Despite having much the same opinion after the workshop, it has enlightened me to the ways in which we as teachers can develop other skills required of students when they are problem solving, particularly planning a strategy.

One hurdle facing students when problem solving is the lack of a structured method given to them. Students become used to being taught that there is one way of doing maths and following the steps they know. When this is taken away it can be a shock. However, if there’s anything I took away from this workshop it’s that dots can solve it.

20 minutes of talking about 24 dots on a page. It seems ridiculous; how could you spend so long talking about some dots? Yet, I really think this could be a crucial tool when introducing students to the many ways of solving problems. Counting dots, at its surface, is a simple task. However, when you stop and think about what you’re doing when you count and compare your method with that of other people it opens a discussion into the many ways one can perform such a simple task.

My table alone had four different ways of counting: snaking a path and counting individually, seeing it as a grid with dots missing, and grouping in two different ways. When the conversation opened to the whole group, there were even more ways shared. I found myself thinking, if there are so many ways to go about counting some dots, imagine the number ways there could be to solve a more complex problem.

Starting a problem-solving lesson with an activity like this could really help students get over the idea that there is only one way to do maths, and just because their neighbour does it differently doesn’t mean either of them are wrong.

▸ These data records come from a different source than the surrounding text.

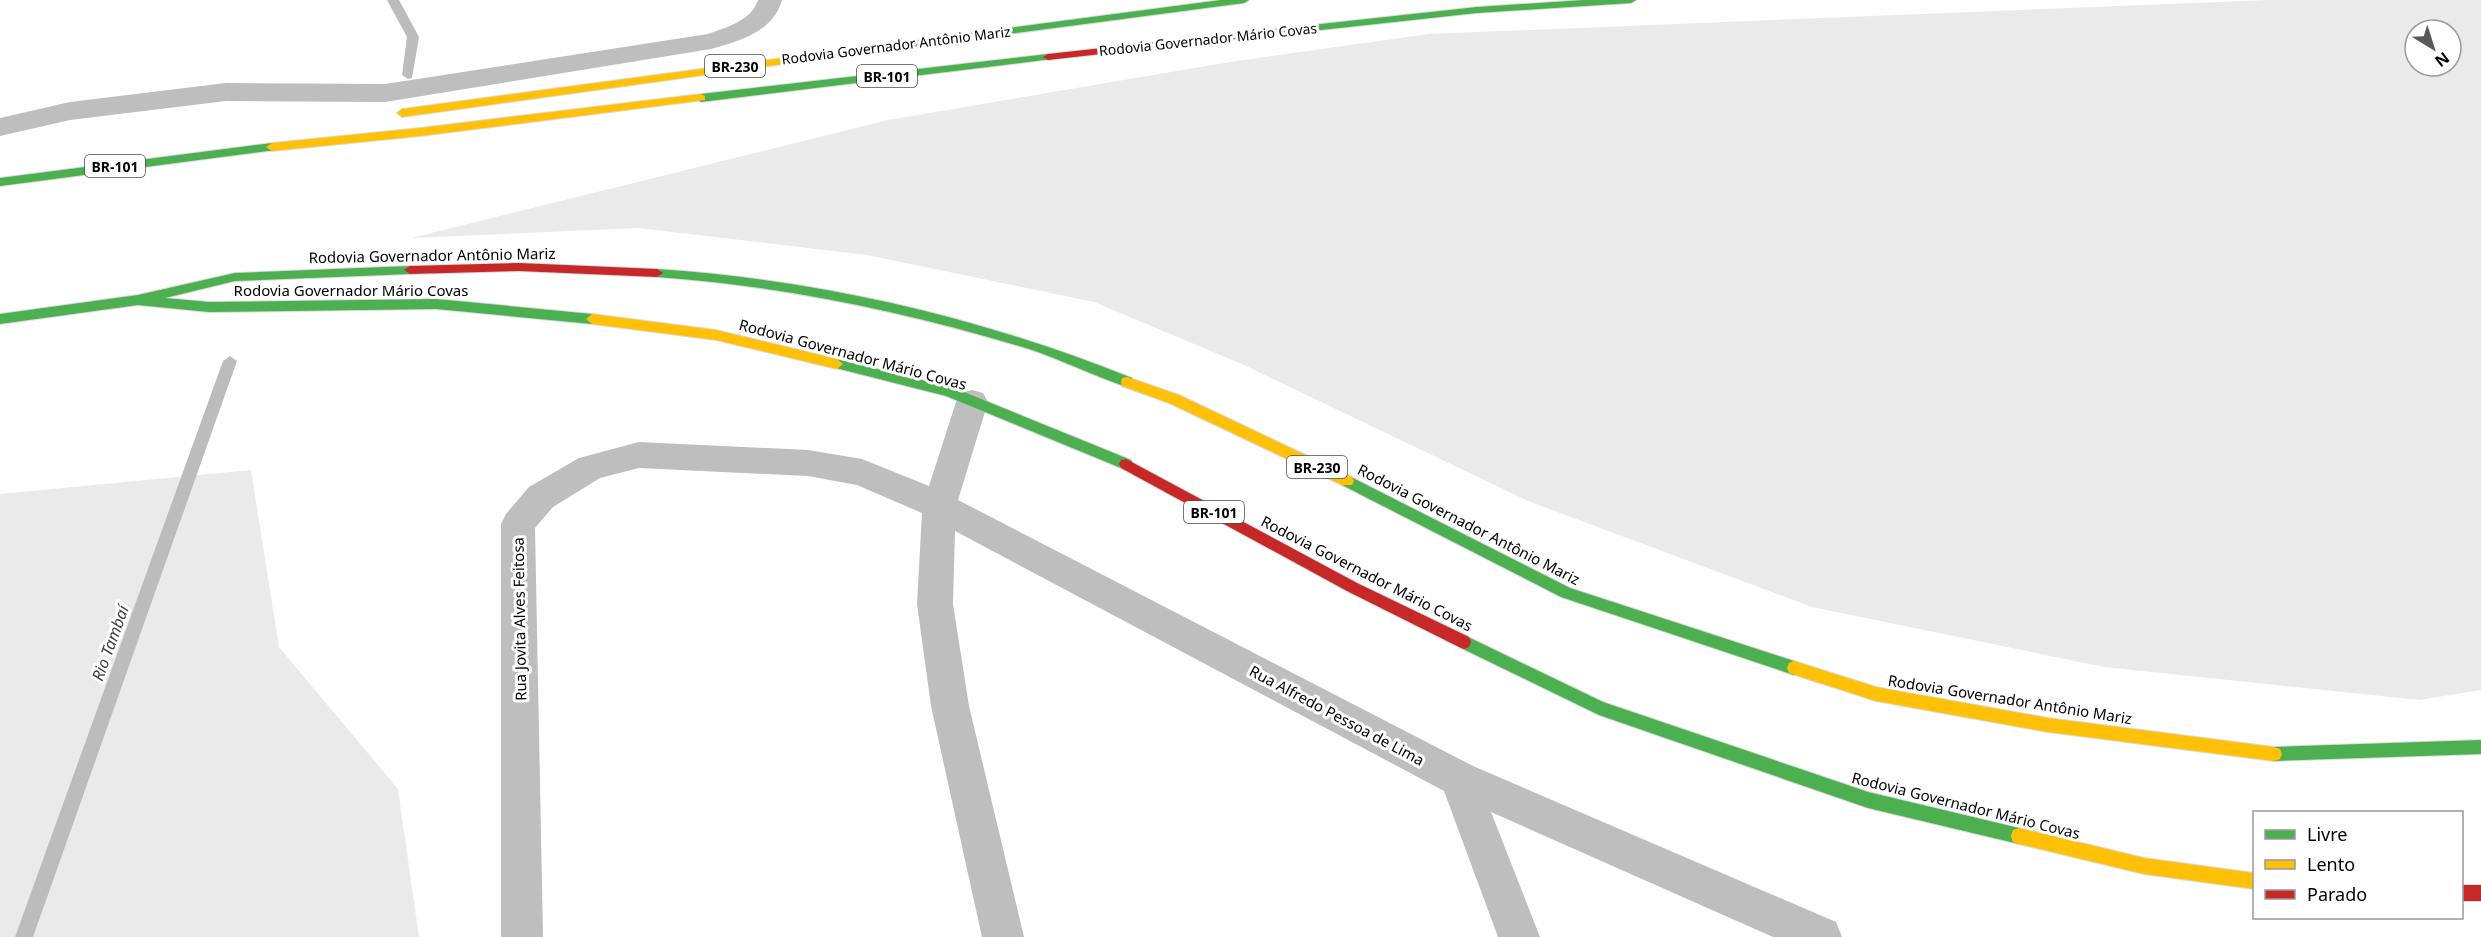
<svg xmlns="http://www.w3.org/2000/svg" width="2481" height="937" font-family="'Noto Sans',sans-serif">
	<rect width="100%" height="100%" fill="#fff"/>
	<path fill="#eaeaea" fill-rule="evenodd" d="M2268 0H2481V690L2419 700 2104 667 1812 607 1528 501 1244 365 1094 302 867 255 638 228 411 238 888 120 1230 62 1429 34ZM2415 30H2451V66H2415Z
		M251 470 279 647 398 789 419 937H0V494Z"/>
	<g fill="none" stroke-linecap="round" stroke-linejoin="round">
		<path fill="#bcbcbc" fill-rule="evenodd" d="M387 0H399L419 37 412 78 408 79 402 75 407 37Z
			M230 356 237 361 33 937H15L223 361Z"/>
		<defs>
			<path id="fast" d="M1221 0H1249L1244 3 858 54 853 51 858 48Z
				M1584 0H1636L1631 3 1477 13 1275 35 1270 32 1275 29 1477 7Z
				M1048 54 1053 57 1052 59 701 102 696 98 701 94Z
				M272 143 276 144V150L0 186V178Z
				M410 266 416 270 410 274 235 281 165 298 209 302 436 299 592 314 598 319 592 324 436 309 209 312 138 305 0 324V314L138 295 235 273Z
				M657 269C820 280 980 317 1132 378L1133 382 1127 387C1094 376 1062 360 1029 349 907 312 784 286 657 277L651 273Z
				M837 359 954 388 1131 460 1133 464 1131 468H1121L946 396 832 367 831 364Z
				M1347 475 1570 588 1794 661 1799 663 1801 668 1799 673 1794 675 1561 597 1342 485 1340 481 1342 477Z
				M1464 635 1603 702 1868 792 2019 828 2025 830 2027 836 2025 842 2019 844 1868 808 1599 715 1459 647 1457 642 1459 637Z
				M2481 740V754L2274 761 2268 759 2266 754 2268 749 2274 747Z"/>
			<path id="slow" d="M858 48 862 49V53L402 117 397 113 402 109Z
				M701 94 705 96V100L420 136 272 151 266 147 272 143 420 128Z
				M592 314 716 330 837 359 843 364 837 369 716 340 592 324 586 319Z
				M1127 377 1179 395 1352 477 1354 481 1352 485H1342L1169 403 1122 386 1121 382 1122 378Z
				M1794 661 1876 687 2048 718 2274 747 2280 749 2282 754 2280 759 2274 761 2048 732 1876 701 1789 673 1787 668 1789 663Z
				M2019 828 2144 858 2254 873V889L2144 874 2019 844 2013 842 2011 836 2013 830Z"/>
			<path id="jam" d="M1275 29 1280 32 1279 34 1048 60 1043 57 1048 54Z
				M519 263 657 269 663 273 657 277 519 271 410 274 404 270 410 266Z
				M1126 459 1357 583 1469 637 1471 642 1469 647 1464 649 1459 647 1347 591 1121 468 1119 464 1121 460Z
				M2462 885H2481V901H2462Z"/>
		</defs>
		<use href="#fast" stroke="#dbdbdb" stroke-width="2"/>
		<use href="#slow" stroke="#dbdbdb" stroke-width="2"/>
		<use href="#jam" stroke="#dbdbdb" stroke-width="2"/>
		<path fill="#bebebe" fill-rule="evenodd" d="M758 0H782C773 32 740 41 711 49L385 102 226 101 70 120 0 136V118L70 102 226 83 385 84 708 34C727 27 751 21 758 0Z
			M972 390 983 393 988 402 958 500 1473 766 1836 922 1842 937H1773L1491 812 1540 937H1498L1444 791 955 531 953 604 969 706 1024 937H982L931 706 917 604 922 513 857 485 808 476 639 468 600 478 553 507 535 528 543 937H501V524L506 514 529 487 579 458 639 442 808 450 862 459 929 486 956 402 961 393Z"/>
		<use href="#fast" fill="#4caf50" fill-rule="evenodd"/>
		<use href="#slow" fill="#ffc107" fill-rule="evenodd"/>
		<use href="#jam" fill="#c62828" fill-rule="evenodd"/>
	</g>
	<g text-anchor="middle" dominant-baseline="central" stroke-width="6" stroke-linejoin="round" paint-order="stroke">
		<g font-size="14" fill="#000" stroke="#fff">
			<text transform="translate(1208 39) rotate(-6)">Rodovia Governador Mário Covas</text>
			<text transform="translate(896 45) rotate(-7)">Rodovia Governador Antônio Mariz</text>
		</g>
		<g fill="#fff" stroke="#4c4c4c" stroke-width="1.5">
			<rect x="705" y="55" width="60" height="22" rx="4.5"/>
			<rect x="857" y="65" width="60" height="22" rx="4.5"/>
			<rect x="85" y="155" width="60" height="22" rx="4.5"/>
			<rect x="1287" y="456" width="60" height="22" rx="4.5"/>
			<rect x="1184" y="501" width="60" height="22" rx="4.5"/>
		</g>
		<g font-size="14" font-weight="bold" fill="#000">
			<text x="735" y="66">BR-230</text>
			<text x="887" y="76">BR-101</text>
			<text x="115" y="166">BR-101</text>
			<text x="1317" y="467">BR-230</text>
			<text x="1214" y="512">BR-101</text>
		</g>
		<g font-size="15" fill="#000" stroke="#fff">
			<text transform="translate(432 255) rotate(-1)">Rodovia Governador Antônio Mariz</text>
			<text x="351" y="290">Rodovia Governador Mário Covas</text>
			<text transform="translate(853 354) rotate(15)">Rodovia Governador Mário Covas</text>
			<text transform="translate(1469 524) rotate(27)">Rodovia Governador Antônio Mariz</text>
			<text transform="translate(1367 573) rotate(27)">Rodovia Governador Mário Covas</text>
			<text transform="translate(519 619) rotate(-91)">Rua Jovita Alves Feitosa</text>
			<text transform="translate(2010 699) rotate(9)">Rodovia Governador Antônio Mariz</text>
			<text transform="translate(1337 715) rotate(28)">Rua Alfredo Pessoa de Lima</text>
			<text transform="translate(1966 805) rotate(14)">Rodovia Governador Mário Covas</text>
		</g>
		<g font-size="16" font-style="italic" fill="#404040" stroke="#fff">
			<text transform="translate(110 643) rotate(-70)">Rio Tambaí</text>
		</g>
	</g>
	<rect x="2253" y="811" width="210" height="108" fill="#ffffff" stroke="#999999" stroke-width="1.5"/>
	<rect x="2265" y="830" width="30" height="9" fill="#4caf50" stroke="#999999" stroke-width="1.5"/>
	<text x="2307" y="841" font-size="18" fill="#000000">Livre</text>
	<rect x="2265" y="860" width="30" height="9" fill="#ffc107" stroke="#999999" stroke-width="1.5"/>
	<text x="2307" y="871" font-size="18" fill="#000000">Lento</text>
	<rect x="2265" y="890" width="30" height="9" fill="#c62828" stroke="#999999" stroke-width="1.5"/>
	<text x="2307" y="901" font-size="18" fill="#000000">Parado</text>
	<g transform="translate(2433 48) rotate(142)"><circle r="28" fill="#ffffff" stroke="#999999" stroke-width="1.5"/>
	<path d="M0-4.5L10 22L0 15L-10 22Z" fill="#595959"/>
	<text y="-9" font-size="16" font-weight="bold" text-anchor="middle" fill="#000000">N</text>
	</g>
</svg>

Overall, the discussions we had during the workshop have made me see that although it may not be possible to teach problem-solving directly, as teachers we can facilitate the development of skills needed to become good problem-solvers. By getting students to slow down and think about the strategy they want to use, and realising they are a few they could try, we begin to foster the patience and planning they will need to be successful in this discipline.